> **CONSIGNES**
**A.** Recopiez sans rien changer le passage de l'extrait de page qui commence par "Le seul point" et se termine par "jeudi 28 juin.".
**B.** D'après l'extrait de page, les affirmations suivantes sont-elles exactes ? (i) Toute la rédaction est d'accord sur l'éviction d'Alain Minc. (ii) Le conseil de surveillance se tient le vendredi 28 juin. (iii) Le blog a pour seul but de surveiller la réorganisation des rédactions. Répondez par oui ou non et citez chaque fois les mots du texte qui tranchent.

> **EXTRAIT DE PAGE**
....

Les patrons de presse sont conscients de cette nouvelle menace. Il n’est donc pas exclu qu’ils s’évertuent à davantage cadenasser l’information, en s’entourant de bons petits soldats, partageant les mêmes idées. Pour éviter que cette tendance se généralise, la vigilance s’impose tant pour les journalistes que pour les citoyens. L’objectif de ce blog est de rendre publics des pressions ou exemples flagrants d'autocensure, mais aussi à avoir l’œil sur la façon dont pourront se réorganiser les rédactions amies (et celles qui pourraient le devenir). Il en va de l’avenir de l’un des rares contre-pouvoirs possibles dans une République quasi monocolore.

Les journalistes du Monde veulent en finir avec Minc

Par un journaliste du Monde

Le seul point sur lequel la totalité de la rédaction est d'accord, c'est l'éviction d'Alain Minc. Oui, il y a une petite chance que nous arrivions à le déloger de la présidence du conseil de surveillance de notre journal, si l'Association Hubert-Beuve-Méry accepte de joindre leur "non" au nôtre. Mais Minc est passé maître dans l'art de manipuler les uns et les autres. Réponse, donc, au conseil de surveillance de jeudi 28 juin.
Que reprochons nous à Minc? D'avoir poussé Colombani à des folies de conquête, de ne pas lui avoir rappelé qu'un sou est un sou et que la rationalité économique est implacable. Mais il avait tout intérêt à avoir un Colombani périodiquement à la recherche d'un conseil, d'un coup de main, d'une augmentation de capital. L'entremetteur qu'il est fait son miel (et son beurre) de cette fragilité. D'autant plus qu'il se positionne à la charnière du Monde et du monde des affaires. Son discours peut se résumer ainsi: « Mon cher (Pinault, Bolloré, Zacharias, etc.), je ne peux pas intervenir dans le contenu des articles des journalistes du Monde qui vous agace tant. Comme vous, je respecte trop l'indépendance de la presse pour succomber à la tentation [Ndlr : Il se ferait envoyer au bain], mais je vais tâcher de leur toucher deux mots de votre position [ Ndlr : ce dont il se garde bien]. »

....

> **JEU DE DONNÉES**
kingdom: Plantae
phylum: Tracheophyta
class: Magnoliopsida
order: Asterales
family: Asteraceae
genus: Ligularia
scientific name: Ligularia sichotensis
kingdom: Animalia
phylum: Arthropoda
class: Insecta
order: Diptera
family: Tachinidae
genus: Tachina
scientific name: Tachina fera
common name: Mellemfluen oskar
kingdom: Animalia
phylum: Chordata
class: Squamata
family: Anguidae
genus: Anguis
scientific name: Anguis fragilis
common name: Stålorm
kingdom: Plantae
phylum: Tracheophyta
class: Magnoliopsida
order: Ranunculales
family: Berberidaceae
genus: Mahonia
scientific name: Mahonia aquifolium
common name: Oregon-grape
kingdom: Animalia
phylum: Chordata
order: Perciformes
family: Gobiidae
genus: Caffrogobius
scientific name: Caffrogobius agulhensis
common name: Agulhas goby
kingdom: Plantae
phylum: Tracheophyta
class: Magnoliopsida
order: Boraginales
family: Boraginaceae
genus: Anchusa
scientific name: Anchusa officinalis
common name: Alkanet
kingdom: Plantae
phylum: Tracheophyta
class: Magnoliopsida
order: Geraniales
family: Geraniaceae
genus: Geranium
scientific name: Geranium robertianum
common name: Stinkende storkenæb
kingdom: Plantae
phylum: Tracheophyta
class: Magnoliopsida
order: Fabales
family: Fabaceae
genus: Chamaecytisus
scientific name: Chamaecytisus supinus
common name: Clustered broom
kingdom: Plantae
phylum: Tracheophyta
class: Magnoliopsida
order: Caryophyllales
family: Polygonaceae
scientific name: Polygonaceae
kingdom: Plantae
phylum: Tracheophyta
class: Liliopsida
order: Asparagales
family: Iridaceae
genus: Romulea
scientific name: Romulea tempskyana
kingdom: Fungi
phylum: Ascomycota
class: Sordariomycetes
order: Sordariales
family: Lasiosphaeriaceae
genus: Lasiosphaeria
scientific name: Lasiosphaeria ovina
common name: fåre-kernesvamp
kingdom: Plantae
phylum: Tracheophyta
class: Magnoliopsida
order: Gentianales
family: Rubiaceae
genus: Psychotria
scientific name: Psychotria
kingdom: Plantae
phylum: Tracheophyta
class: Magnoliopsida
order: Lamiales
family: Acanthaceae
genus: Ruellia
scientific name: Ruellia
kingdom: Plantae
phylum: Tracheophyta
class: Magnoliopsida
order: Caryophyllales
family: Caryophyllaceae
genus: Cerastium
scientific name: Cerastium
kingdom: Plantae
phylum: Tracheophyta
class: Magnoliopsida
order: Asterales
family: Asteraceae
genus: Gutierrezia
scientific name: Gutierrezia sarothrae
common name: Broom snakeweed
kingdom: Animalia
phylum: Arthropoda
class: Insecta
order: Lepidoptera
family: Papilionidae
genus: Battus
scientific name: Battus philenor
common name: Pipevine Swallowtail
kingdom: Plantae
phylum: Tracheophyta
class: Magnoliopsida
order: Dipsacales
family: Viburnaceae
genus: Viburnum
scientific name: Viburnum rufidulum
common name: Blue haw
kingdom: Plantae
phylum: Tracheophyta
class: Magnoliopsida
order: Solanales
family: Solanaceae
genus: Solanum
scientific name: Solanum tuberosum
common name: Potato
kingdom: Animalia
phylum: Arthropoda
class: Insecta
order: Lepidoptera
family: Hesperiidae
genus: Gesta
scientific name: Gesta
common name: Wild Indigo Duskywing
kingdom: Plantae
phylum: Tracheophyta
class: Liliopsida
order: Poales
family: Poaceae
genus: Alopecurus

....

> **RÉPONSES PAR CONSIGNE**
**A.**
Le seul point sur lequel la totalité de la rédaction est d'accord, c'est l'éviction d'Alain Minc. Oui, il y a une petite chance que nous arrivions à le déloger de la présidence du conseil de surveillance de notre journal, si l'Association Hubert-Beuve-Méry accepte de joindre leur "non" au nôtre. Mais Minc est passé maître dans l'art de manipuler les uns et les autres. Réponse, donc, au conseil de surveillance de jeudi 28 juin.

**B.**
(i) Oui : « Le seul point sur lequel la totalité de la rédaction est d'accord, c'est l'éviction d'Alain Minc. »
(ii) Non : « Réponse, donc, au conseil de surveillance de jeudi 28 juin. »
(iii) Non : « L’objectif de ce blog est de rendre publics des pressions ou exemples flagrants d'autocensure, mais aussi à avoir l’œil sur la façon dont pourront se réorganiser les rédactions amies »